Diabète et Ramadhan: Des règles strictes à observer

Pendant le Ramadan, les personnes diabétiques doivent suivre des règles strictes pour préserver leur santé et adapter correctement leur alimentation et traitement.
À l’approche du Ramadhan, l’organisation du quotidien prend une dimension particulière chez les personnes atteintes de diabète. Entre spiritualité, discipline alimentaire et impératifs de santé, le jeûne devient un exercice d’équilibre où la prévention et l’anticipation sont essentielles.
Contrairement aux idées reçues, le diabète n’exclut pas systématiquement le jeûne, mais impose des règles claires. Pour de nombreux diabétiques, le mois sacré se prépare avant l’apparition du croissant lunaire. Consultations médicales, ajustement des traitements, réorganisation des repas et écoute attentive du corps deviennent les piliers d’un jeûne sécurisé.
L’anticipation: la clé d’un mois sacré sans risques
«Le plus important est de ne pas improviser», explique un diabétique de type 2, habitué à jeûner depuis plusieurs années. Quelques semaines avant le Ramadhan, il consulte son médecin pour évaluer les risques et adapter son traitement, car le jeûne modifie les horaires des prises alimentaires et peut entraîner des variations importantes de la glycémie.
Les professionnels de la santé insistent. Certains profils, notamment les diabétiques mal équilibrés, sous insuline ou présentant des complications peuvent être dispensés du jeûne. La décision médicale reste avant tout une mesure de protection.
L’équilibre nutritionnel entre Iftar et Shour
Durant le mois sacré, l’alimentation doit obéir à un rituel strict. Le repas du shour, étant fondamental, doit être équilibré, riche en fibres et en sucres lents afin d’éviter les hypoglycémies en journée. Il faut privilégier le pain complet, les légumes, les œufs, les produits laitiers et éviter les aliments trop salés ou trop sucrés.

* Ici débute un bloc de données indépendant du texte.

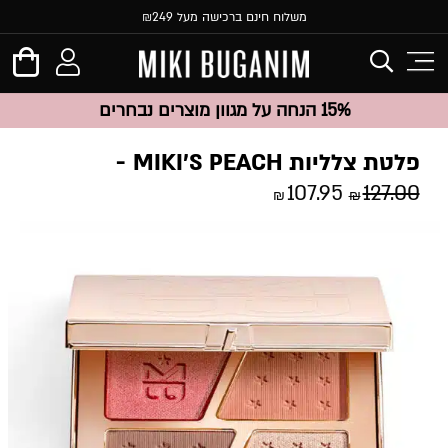
משלוח חינם ברכישה מעל ₪249
15% הנחה על מגוון מוצרים נבחרים
פלטת צלליות MIKI’S PEACH
107.95
127.00
₪
₪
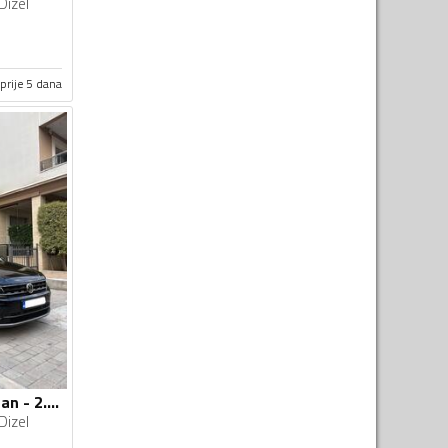
Dizel
prije 5 dana
Volkswagen - Tiguan - 2.0 TDI DSG PRVA REGISTRACIJA 02 mjesec 2019
Dizel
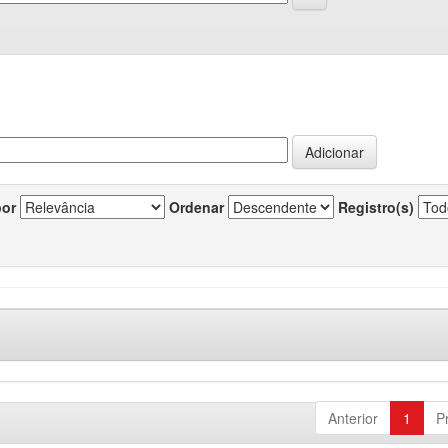
por
Ordenar
Registro(s)
Anterior
1
P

À la rupture du jeûne, la modération est de mise. «On a souvent tendance à vouloir compenser la journée de jeûne, et c’est là que les risques augmentent», confie une patiente diabétique. Les dattes, traditionnelles à l’iftar consommées en quantité limitée doivent être accompagnées d’un repas équilibré, pauvre en fritures et en sucres rapides.
Autosurveillance et signes d’alerte impératifs
L’autosurveillance glycémique est indispensable. Prendre sa glycémie ne rompt pas le jeûne, rappellent les spécialistes. Fatigue excessive, vertiges, sueurs ou troubles de la vision sont, par contre, des signes d’alerte. En cas d’hypoglycémie ou d’hyperglycémie sévère, rompre le jeûne devient une obligation médicale et religieuse.
L’hydratation, souvent négligée, joue également un rôle central. Entre l’iftar et le shour, les diabétiques s’efforcent de boire régulièrement de l’eau et d’éviter les boissons sucrées.
La responsabilité au cœur de la pratique religieuse
Pour de nombreux patients, Ramadhan est l’occasion d’adopter de meilleures habitudes, comme la réduction du grignotage, une meilleure régularité des repas et parfois une amélioration de l’équilibre glycémique. Mais cela n’est possible qu’avec une organisation rigoureuse et un suivi médical adapté.
Jeûner en étant diabétique est avant tout un acte de responsabilité envers soi-même. Entre foi et santé, le mois sacré rappelle que la préservation de la vie demeure une priorité. Le jeûne, lorsqu’il est pratiqué, doit l’être dans le respect du corps et de ses limites.